» **JOB ITEM**
With the pictures left out, write out the records verbatim.

-=-=-=-=-

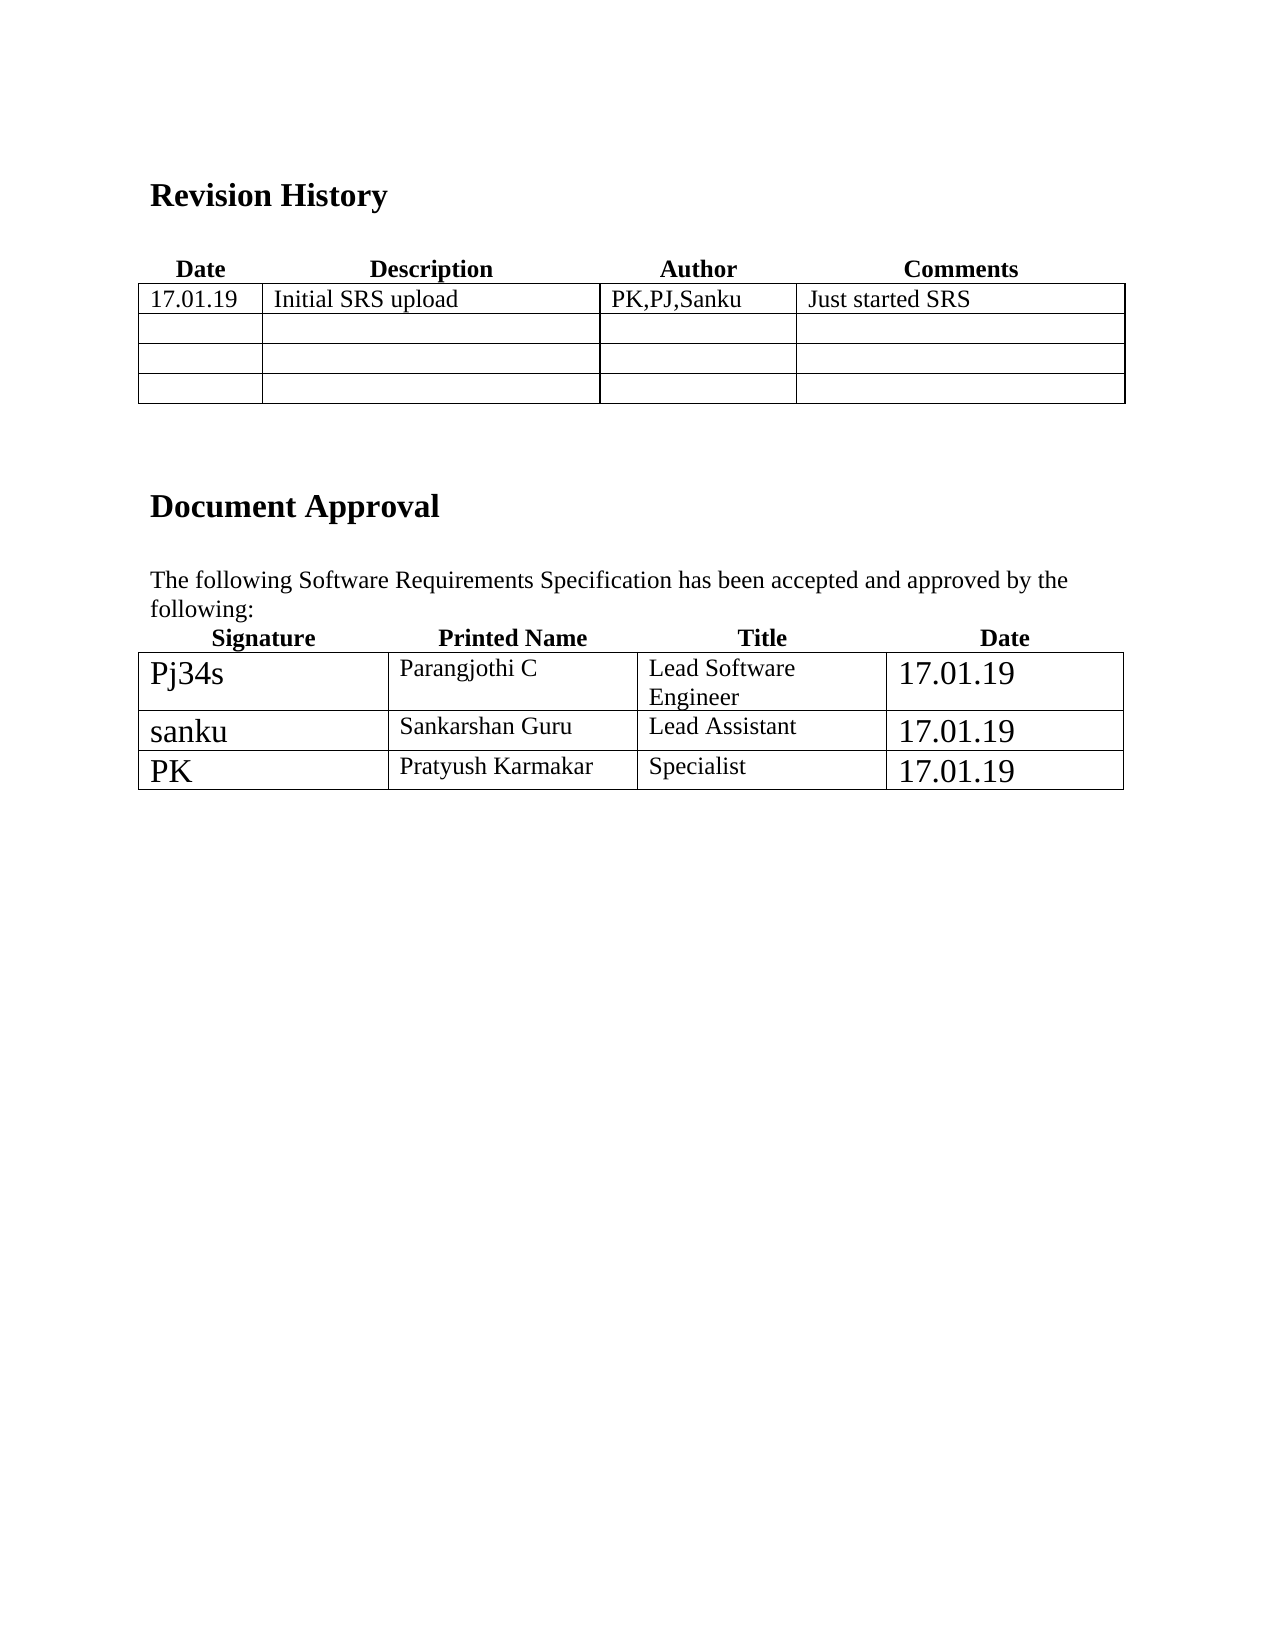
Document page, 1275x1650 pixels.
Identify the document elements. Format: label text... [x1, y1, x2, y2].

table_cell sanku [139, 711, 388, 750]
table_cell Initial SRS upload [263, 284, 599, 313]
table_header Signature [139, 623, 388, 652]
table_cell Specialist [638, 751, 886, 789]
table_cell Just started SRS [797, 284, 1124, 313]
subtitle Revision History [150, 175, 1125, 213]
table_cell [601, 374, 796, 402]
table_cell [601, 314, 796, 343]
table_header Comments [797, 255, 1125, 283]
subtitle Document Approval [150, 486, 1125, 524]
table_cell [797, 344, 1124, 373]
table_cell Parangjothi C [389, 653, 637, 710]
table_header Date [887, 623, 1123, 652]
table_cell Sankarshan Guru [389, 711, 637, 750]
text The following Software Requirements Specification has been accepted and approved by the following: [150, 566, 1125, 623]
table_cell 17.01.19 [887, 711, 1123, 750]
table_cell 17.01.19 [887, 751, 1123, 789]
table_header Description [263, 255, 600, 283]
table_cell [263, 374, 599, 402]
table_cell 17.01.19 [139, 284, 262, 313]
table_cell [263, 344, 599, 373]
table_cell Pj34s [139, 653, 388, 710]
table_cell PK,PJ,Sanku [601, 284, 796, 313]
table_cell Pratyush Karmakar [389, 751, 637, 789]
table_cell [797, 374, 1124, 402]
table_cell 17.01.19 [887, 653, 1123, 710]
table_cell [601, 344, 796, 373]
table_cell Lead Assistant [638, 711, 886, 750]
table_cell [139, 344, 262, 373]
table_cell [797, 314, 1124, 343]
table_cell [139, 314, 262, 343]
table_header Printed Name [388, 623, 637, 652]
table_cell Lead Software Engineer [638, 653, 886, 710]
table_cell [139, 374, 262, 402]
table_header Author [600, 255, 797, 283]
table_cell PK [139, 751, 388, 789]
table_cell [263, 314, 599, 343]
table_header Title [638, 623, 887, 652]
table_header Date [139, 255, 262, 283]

-=-=-=-=-

» **ANSWER FOR THE TASK**
Document page, 1275x1650 pixels.
Identify the document elements. Format: label text... [x1, y1, x2, y2].

table_cell sanku [139, 711, 388, 750]
table_cell Initial SRS upload [263, 284, 599, 313]
table_header Signature [139, 623, 388, 652]
table_cell Specialist [638, 751, 886, 789]
table_cell Just started SRS [797, 284, 1124, 313]
subtitle Revision History [150, 175, 1125, 213]
table_cell [601, 374, 796, 402]
table_cell [601, 314, 796, 343]
table_header Comments [797, 255, 1125, 283]
subtitle Document Approval [150, 486, 1125, 524]
table_cell [797, 344, 1124, 373]
table_cell Parangjothi C [389, 653, 637, 710]
table_header Date [887, 623, 1123, 652]
table_cell Sankarshan Guru [389, 711, 637, 750]
text The following Software Requirements Specification has been accepted and approved by the following: [150, 566, 1125, 623]
table_cell 17.01.19 [887, 711, 1123, 750]
table_cell 17.01.19 [887, 751, 1123, 789]
table_header Description [263, 255, 600, 283]
table_cell [263, 374, 599, 402]
table_cell 17.01.19 [139, 284, 262, 313]
table_cell [263, 344, 599, 373]
table_cell Pj34s [139, 653, 388, 710]
table_cell PK,PJ,Sanku [601, 284, 796, 313]
table_cell Pratyush Karmakar [389, 751, 637, 789]
table_cell [797, 374, 1124, 402]
table_cell 17.01.19 [887, 653, 1123, 710]
table_cell [601, 344, 796, 373]
table_cell Lead Assistant [638, 711, 886, 750]
table_cell [139, 344, 262, 373]
table_cell [797, 314, 1124, 343]
table_cell [139, 314, 262, 343]
table_header Printed Name [388, 623, 637, 652]
table_cell Lead Software Engineer [638, 653, 886, 710]
table_cell [139, 374, 262, 402]
table_header Author [600, 255, 797, 283]
table_cell PK [139, 751, 388, 789]
table_cell [263, 314, 599, 343]
table_header Title [638, 623, 887, 652]
table_header Date [139, 255, 262, 283]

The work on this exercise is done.